Hal tersebut memungkinkan manusia untuk menyatakan
diskontiunitas-diskontinuitas yang nampak dalam sejarah misalnya perang. Hal
tersebut juga mendorong manusia untuk memandang perkembangan sejarah sebagai
kemunculan kontradiksi-kontradiksi yang mana dipecahkan kembali oleh struktur
sosial-politis yang lebih tinggi. Hegel menyebutnya sebagai proses dialektis.
Bagi Fukuyama jika sejarah mencapai suatu puncak di mana tidak ada lagi
kontradiksi-kotradiksi, kemudian sejarah berakhir. Dalam masyarakat demokrasi
liberal tidak adalah kontradiksi-kontradiksi karena sejarah telah berakhir dan
masyarakat hidup dalam keadaan universal dan homogen.

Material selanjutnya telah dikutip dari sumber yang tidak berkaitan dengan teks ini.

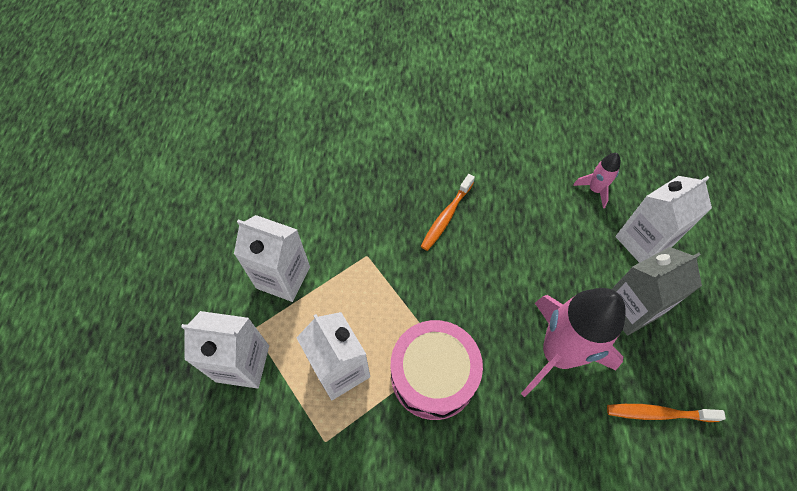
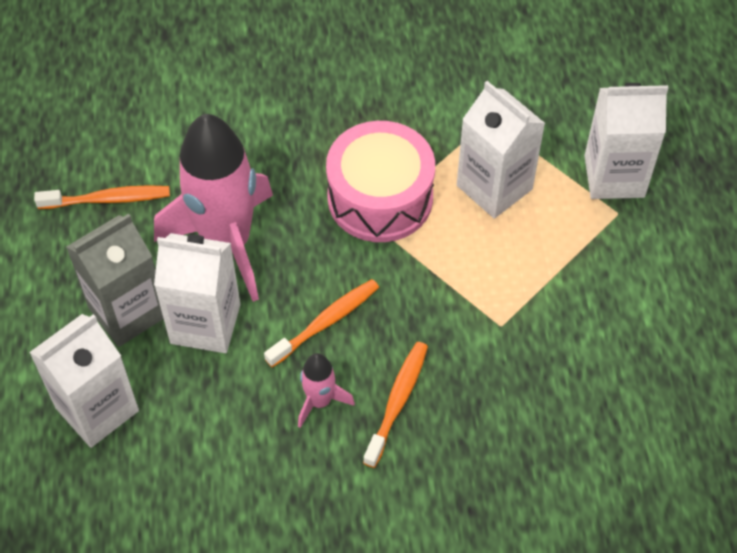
camera: 170 degrees right, 5 degrees down
(283, 277) = (606, 279): white carton -> white carton (205, 324)
(487, 277) = (326, 322): none -> orange toothbrush
(595, 189) = (164, 485): pink rocket -> pink rocket (320, 401)

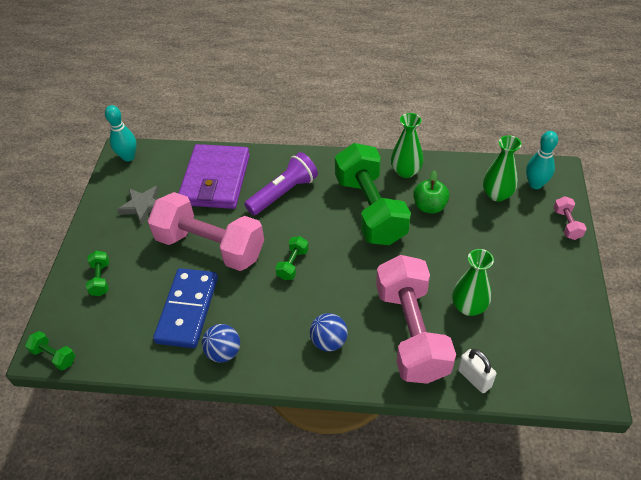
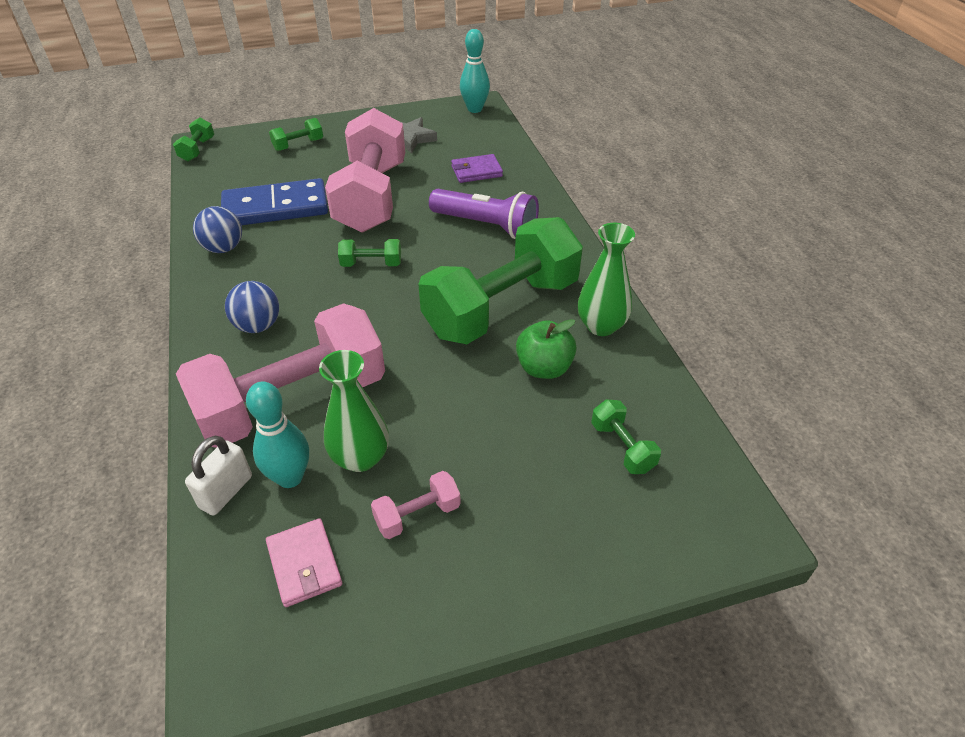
camera: 65 degrees right, 5 degrees down
(215, 180) = (476, 171): purple wallet -> purple wallet, size x0.46
(497, 194) = (622, 447): green vase -> green dumbbell
(535, 184) = (684, 499): turquoise bowling pin -> turquoise bowling pin (290, 477)
(535, 346) = (304, 564): none -> pink wallet
(567, 224) = (611, 568): pink dumbbell -> pink dumbbell (417, 515)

Menurut pandangan Hegel sejak awal
perang dan kematian untuk suatu gengsi yang didorong oleh suatu hasrat akan
pengakuan sebagai manusia yang bermartabat. Hasil pertempuran itu adalah
munculnya pembagian dalam masyarakat ke dalam kelas tuan, yaitu mereka yang mau
mempertaruhkan hidupnya dan kelas budak yaitu mereka yang menyerah pada
ketakutan akan kematian. Hubungan tuan-budak tersebut selalu tidak berimbang.
Budak-budak selalu tidak mendapatkan pengakuan dari para tuan; pada saat yang
sama, para tuan juga hanya menikmati sebagian pengakuan, karena di antara para
tuan ada sebagian yang tidak mendapatkan pengakuan dari sesama tuan lainnya.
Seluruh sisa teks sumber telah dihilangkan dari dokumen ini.